(Data excerpts)
--

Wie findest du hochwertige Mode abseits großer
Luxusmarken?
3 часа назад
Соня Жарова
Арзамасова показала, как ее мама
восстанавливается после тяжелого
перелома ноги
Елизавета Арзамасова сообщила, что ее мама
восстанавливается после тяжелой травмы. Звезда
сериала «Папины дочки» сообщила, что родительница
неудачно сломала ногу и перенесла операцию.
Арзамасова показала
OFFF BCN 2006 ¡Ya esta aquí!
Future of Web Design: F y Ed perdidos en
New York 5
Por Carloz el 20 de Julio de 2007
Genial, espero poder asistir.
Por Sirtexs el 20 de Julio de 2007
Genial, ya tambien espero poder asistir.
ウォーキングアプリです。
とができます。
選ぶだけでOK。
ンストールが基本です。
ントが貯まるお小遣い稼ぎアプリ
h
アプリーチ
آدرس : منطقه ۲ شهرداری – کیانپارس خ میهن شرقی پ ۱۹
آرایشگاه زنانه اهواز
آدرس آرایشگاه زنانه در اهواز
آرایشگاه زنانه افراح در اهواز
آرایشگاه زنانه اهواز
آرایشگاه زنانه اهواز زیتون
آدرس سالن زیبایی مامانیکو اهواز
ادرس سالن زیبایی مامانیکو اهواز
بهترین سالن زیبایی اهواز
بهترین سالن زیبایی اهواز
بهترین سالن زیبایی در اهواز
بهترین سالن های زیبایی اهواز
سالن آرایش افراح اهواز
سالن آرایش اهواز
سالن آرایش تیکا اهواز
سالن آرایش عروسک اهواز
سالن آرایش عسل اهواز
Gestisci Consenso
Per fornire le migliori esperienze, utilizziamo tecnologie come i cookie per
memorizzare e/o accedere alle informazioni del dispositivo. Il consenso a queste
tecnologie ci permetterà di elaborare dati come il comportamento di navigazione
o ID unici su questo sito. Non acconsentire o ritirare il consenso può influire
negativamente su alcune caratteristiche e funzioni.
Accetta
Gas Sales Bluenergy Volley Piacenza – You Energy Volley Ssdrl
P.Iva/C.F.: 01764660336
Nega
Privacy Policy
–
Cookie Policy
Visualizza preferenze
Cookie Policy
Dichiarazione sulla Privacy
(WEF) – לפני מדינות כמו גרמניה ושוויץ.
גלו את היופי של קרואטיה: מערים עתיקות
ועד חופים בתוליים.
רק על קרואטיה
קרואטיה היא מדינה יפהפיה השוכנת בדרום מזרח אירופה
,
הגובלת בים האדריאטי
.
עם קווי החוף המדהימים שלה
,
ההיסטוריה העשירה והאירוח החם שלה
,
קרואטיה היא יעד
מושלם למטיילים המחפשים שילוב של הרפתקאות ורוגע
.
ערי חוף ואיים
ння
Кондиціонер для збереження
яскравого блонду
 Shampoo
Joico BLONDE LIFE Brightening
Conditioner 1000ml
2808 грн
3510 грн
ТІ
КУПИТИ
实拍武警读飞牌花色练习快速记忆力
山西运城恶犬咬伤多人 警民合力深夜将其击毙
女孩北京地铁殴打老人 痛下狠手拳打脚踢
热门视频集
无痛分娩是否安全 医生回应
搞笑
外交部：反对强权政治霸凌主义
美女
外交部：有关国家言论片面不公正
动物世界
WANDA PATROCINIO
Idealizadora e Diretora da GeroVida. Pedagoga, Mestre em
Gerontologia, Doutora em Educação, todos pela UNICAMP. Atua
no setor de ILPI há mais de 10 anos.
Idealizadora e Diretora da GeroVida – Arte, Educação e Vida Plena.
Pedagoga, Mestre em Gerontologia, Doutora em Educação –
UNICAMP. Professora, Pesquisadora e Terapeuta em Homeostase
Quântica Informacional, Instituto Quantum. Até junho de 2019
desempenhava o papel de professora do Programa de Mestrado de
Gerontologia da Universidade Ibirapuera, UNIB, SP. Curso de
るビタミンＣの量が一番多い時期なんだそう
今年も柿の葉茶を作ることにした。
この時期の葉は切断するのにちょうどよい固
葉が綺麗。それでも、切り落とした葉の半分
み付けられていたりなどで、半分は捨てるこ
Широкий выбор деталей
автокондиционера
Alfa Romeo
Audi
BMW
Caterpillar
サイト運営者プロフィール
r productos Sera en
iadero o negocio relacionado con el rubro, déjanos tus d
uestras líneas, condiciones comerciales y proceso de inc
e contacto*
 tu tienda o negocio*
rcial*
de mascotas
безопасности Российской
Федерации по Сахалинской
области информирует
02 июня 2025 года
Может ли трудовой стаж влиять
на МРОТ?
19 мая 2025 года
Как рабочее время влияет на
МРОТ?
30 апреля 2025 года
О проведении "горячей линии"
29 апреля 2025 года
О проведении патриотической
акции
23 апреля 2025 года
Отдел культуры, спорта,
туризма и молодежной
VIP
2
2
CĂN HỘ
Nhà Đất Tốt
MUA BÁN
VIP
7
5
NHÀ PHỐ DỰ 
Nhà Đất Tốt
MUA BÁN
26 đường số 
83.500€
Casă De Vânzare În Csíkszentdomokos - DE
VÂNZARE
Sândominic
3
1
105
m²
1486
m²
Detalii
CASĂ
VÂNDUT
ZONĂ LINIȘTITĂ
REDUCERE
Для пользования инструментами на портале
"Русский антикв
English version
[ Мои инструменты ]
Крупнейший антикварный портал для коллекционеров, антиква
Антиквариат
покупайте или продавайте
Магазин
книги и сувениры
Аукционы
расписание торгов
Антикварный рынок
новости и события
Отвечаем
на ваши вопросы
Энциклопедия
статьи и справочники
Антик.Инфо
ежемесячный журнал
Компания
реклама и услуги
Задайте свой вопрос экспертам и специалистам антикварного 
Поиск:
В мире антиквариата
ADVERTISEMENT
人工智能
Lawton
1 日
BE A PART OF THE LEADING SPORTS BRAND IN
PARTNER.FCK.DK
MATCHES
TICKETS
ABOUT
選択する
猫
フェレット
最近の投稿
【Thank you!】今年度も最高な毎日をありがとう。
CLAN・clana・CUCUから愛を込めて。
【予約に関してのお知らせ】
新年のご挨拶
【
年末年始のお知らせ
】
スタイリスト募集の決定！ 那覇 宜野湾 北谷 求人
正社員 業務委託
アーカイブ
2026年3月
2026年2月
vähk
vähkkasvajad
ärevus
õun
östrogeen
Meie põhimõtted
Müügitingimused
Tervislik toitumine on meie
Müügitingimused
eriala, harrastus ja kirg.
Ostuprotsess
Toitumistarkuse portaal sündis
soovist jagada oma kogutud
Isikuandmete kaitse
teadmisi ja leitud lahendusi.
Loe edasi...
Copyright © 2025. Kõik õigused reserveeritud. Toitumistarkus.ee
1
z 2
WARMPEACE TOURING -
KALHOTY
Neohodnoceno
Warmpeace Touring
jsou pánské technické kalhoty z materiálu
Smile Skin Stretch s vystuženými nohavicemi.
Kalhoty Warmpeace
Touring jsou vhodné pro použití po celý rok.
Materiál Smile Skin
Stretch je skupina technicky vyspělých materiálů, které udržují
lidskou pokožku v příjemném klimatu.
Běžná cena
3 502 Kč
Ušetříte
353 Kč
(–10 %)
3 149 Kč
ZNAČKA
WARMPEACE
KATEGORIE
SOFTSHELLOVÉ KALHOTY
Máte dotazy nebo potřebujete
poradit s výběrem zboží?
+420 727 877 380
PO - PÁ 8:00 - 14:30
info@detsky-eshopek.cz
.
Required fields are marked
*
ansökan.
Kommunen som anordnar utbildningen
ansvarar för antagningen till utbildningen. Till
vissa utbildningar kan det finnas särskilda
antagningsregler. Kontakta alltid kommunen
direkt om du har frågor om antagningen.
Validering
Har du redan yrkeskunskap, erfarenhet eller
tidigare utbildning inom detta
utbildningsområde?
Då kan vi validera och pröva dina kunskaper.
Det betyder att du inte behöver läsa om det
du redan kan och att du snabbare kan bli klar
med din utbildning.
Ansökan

--

* **Work instructions**
Please update the listing above, replacing every "Cookie Policy" with "Cookie Notice". Keep everything else unchanged and write out the full updated listing.

* **Response to the task**
Wie findest du hochwertige Mode abseits großer
Luxusmarken?
3 часа назад
Соня Жарова
Арзамасова показала, как ее мама
восстанавливается после тяжелого
перелома ноги
Елизавета Арзамасова сообщила, что ее мама
восстанавливается после тяжелой травмы. Звезда
сериала «Папины дочки» сообщила, что родительница
неудачно сломала ногу и перенесла операцию.
Арзамасова показала
OFFF BCN 2006 ¡Ya esta aquí!
Future of Web Design: F y Ed perdidos en
New York 5
Por Carloz el 20 de Julio de 2007
Genial, espero poder asistir.
Por Sirtexs el 20 de Julio de 2007
Genial, ya tambien espero poder asistir.
ウォーキングアプリです。
とができます。
選ぶだけでOK。
ンストールが基本です。
ントが貯まるお小遣い稼ぎアプリ
h
アプリーチ
آدرس : منطقه ۲ شهرداری – کیانپارس خ میهن شرقی پ ۱۹
آرایشگاه زنانه اهواز
آدرس آرایشگاه زنانه در اهواز
آرایشگاه زنانه افراح در اهواز
آرایشگاه زنانه اهواز
آرایشگاه زنانه اهواز زیتون
آدرس سالن زیبایی مامانیکو اهواز
ادرس سالن زیبایی مامانیکو اهواز
بهترین سالن زیبایی اهواز
بهترین سالن زیبایی اهواز
بهترین سالن زیبایی در اهواز
بهترین سالن های زیبایی اهواز
سالن آرایش افراح اهواز
سالن آرایش اهواز
سالن آرایش تیکا اهواز
سالن آرایش عروسک اهواز
سالن آرایش عسل اهواز
Gestisci Consenso
Per fornire le migliori esperienze, utilizziamo tecnologie come i cookie per
memorizzare e/o accedere alle informazioni del dispositivo. Il consenso a queste
tecnologie ci permetterà di elaborare dati come il comportamento di navigazione
o ID unici su questo sito. Non acconsentire o ritirare il consenso può influire
negativamente su alcune caratteristiche e funzioni.
Accetta
Gas Sales Bluenergy Volley Piacenza – You Energy Volley Ssdrl
P.Iva/C.F.: 01764660336
Nega
Privacy Policy
–
Cookie Notice
Visualizza preferenze
Cookie Notice
Dichiarazione sulla Privacy
(WEF) – לפני מדינות כמו גרמניה ושוויץ.
גלו את היופי של קרואטיה: מערים עתיקות
ועד חופים בתוליים.
רק על קרואטיה
קרואטיה היא מדינה יפהפיה השוכנת בדרום מזרח אירופה
,
הגובלת בים האדריאטי
.
עם קווי החוף המדהימים שלה
,
ההיסטוריה העשירה והאירוח החם שלה
,
קרואטיה היא יעד
מושלם למטיילים המחפשים שילוב של הרפתקאות ורוגע
.
ערי חוף ואיים
ння
Кондиціонер для збереження
яскравого блонду
 Shampoo
Joico BLONDE LIFE Brightening
Conditioner 1000ml
2808 грн
3510 грн
ТІ
КУПИТИ
实拍武警读飞牌花色练习快速记忆力
山西运城恶犬咬伤多人 警民合力深夜将其击毙
女孩北京地铁殴打老人 痛下狠手拳打脚踢
热门视频集
无痛分娩是否安全 医生回应
搞笑
外交部：反对强权政治霸凌主义
美女
外交部：有关国家言论片面不公正
动物世界
WANDA PATROCINIO
Idealizadora e Diretora da GeroVida. Pedagoga, Mestre em
Gerontologia, Doutora em Educação, todos pela UNICAMP. Atua
no setor de ILPI há mais de 10 anos.
Idealizadora e Diretora da GeroVida – Arte, Educação e Vida Plena.
Pedagoga, Mestre em Gerontologia, Doutora em Educação –
UNICAMP. Professora, Pesquisadora e Terapeuta em Homeostase
Quântica Informacional, Instituto Quantum. Até junho de 2019
desempenhava o papel de professora do Programa de Mestrado de
Gerontologia da Universidade Ibirapuera, UNIB, SP. Curso de
るビタミンＣの量が一番多い時期なんだそう
今年も柿の葉茶を作ることにした。
この時期の葉は切断するのにちょうどよい固
葉が綺麗。それでも、切り落とした葉の半分
み付けられていたりなどで、半分は捨てるこ
Широкий выбор деталей
автокондиционера
Alfa Romeo
Audi
BMW
Caterpillar
サイト運営者プロフィール
r productos Sera en
iadero o negocio relacionado con el rubro, déjanos tus d
uestras líneas, condiciones comerciales y proceso de inc
e contacto*
 tu tienda o negocio*
rcial*
de mascotas
безопасности Российской
Федерации по Сахалинской
области информирует
02 июня 2025 года
Может ли трудовой стаж влиять
на МРОТ?
19 мая 2025 года
Как рабочее время влияет на
МРОТ?
30 апреля 2025 года
О проведении "горячей линии"
29 апреля 2025 года
О проведении патриотической
акции
23 апреля 2025 года
Отдел культуры, спорта,
туризма и молодежной
VIP
2
2
CĂN HỘ
Nhà Đất Tốt
MUA BÁN
VIP
7
5
NHÀ PHỐ DỰ 
Nhà Đất Tốt
MUA BÁN
26 đường số 
83.500€
Casă De Vânzare În Csíkszentdomokos - DE
VÂNZARE
Sândominic
3
1
105
m²
1486
m²
Detalii
CASĂ
VÂNDUT
ZONĂ LINIȘTITĂ
REDUCERE
Для пользования инструментами на портале
"Русский антикв
English version
[ Мои инструменты ]
Крупнейший антикварный портал для коллекционеров, антиква
Антиквариат
покупайте или продавайте
Магазин
книги и сувениры
Аукционы
расписание торгов
Антикварный рынок
новости и события
Отвечаем
на ваши вопросы
Энциклопедия
статьи и справочники
Антик.Инфо
ежемесячный журнал
Компания
реклама и услуги
Задайте свой вопрос экспертам и специалистам антикварного 
Поиск:
В мире антиквариата
ADVERTISEMENT
人工智能
Lawton
1 日
BE A PART OF THE LEADING SPORTS BRAND IN
PARTNER.FCK.DK
MATCHES
TICKETS
ABOUT
選択する
猫
フェレット
最近の投稿
【Thank you!】今年度も最高な毎日をありがとう。
CLAN・clana・CUCUから愛を込めて。
【予約に関してのお知らせ】
新年のご挨拶
【
年末年始のお知らせ
】
スタイリスト募集の決定！ 那覇 宜野湾 北谷 求人
正社員 業務委託
アーカイブ
2026年3月
2026年2月
vähk
vähkkasvajad
ärevus
õun
östrogeen
Meie põhimõtted
Müügitingimused
Tervislik toitumine on meie
Müügitingimused
eriala, harrastus ja kirg.
Ostuprotsess
Toitumistarkuse portaal sündis
soovist jagada oma kogutud
Isikuandmete kaitse
teadmisi ja leitud lahendusi.
Loe edasi...
Copyright © 2025. Kõik õigused reserveeritud. Toitumistarkus.ee
1
z 2
WARMPEACE TOURING -
KALHOTY
Neohodnoceno
Warmpeace Touring
jsou pánské technické kalhoty z materiálu
Smile Skin Stretch s vystuženými nohavicemi.
Kalhoty Warmpeace
Touring jsou vhodné pro použití po celý rok.
Materiál Smile Skin
Stretch je skupina technicky vyspělých materiálů, které udržují
lidskou pokožku v příjemném klimatu.
Běžná cena
3 502 Kč
Ušetříte
353 Kč
(–10 %)
3 149 Kč
ZNAČKA
WARMPEACE
KATEGORIE
SOFTSHELLOVÉ KALHOTY
Máte dotazy nebo potřebujete
poradit s výběrem zboží?
+420 727 877 380
PO - PÁ 8:00 - 14:30
info@detsky-eshopek.cz
.
Required fields are marked
*
ansökan.
Kommunen som anordnar utbildningen
ansvarar för antagningen till utbildningen. Till
vissa utbildningar kan det finnas särskilda
antagningsregler. Kontakta alltid kommunen
direkt om du har frågor om antagningen.
Validering
Har du redan yrkeskunskap, erfarenhet eller
tidigare utbildning inom detta
utbildningsområde?
Då kan vi validera och pröva dina kunskaper.
Det betyder att du inte behöver läsa om det
du redan kan och att du snabbare kan bli klar
med din utbildning.
Ansökan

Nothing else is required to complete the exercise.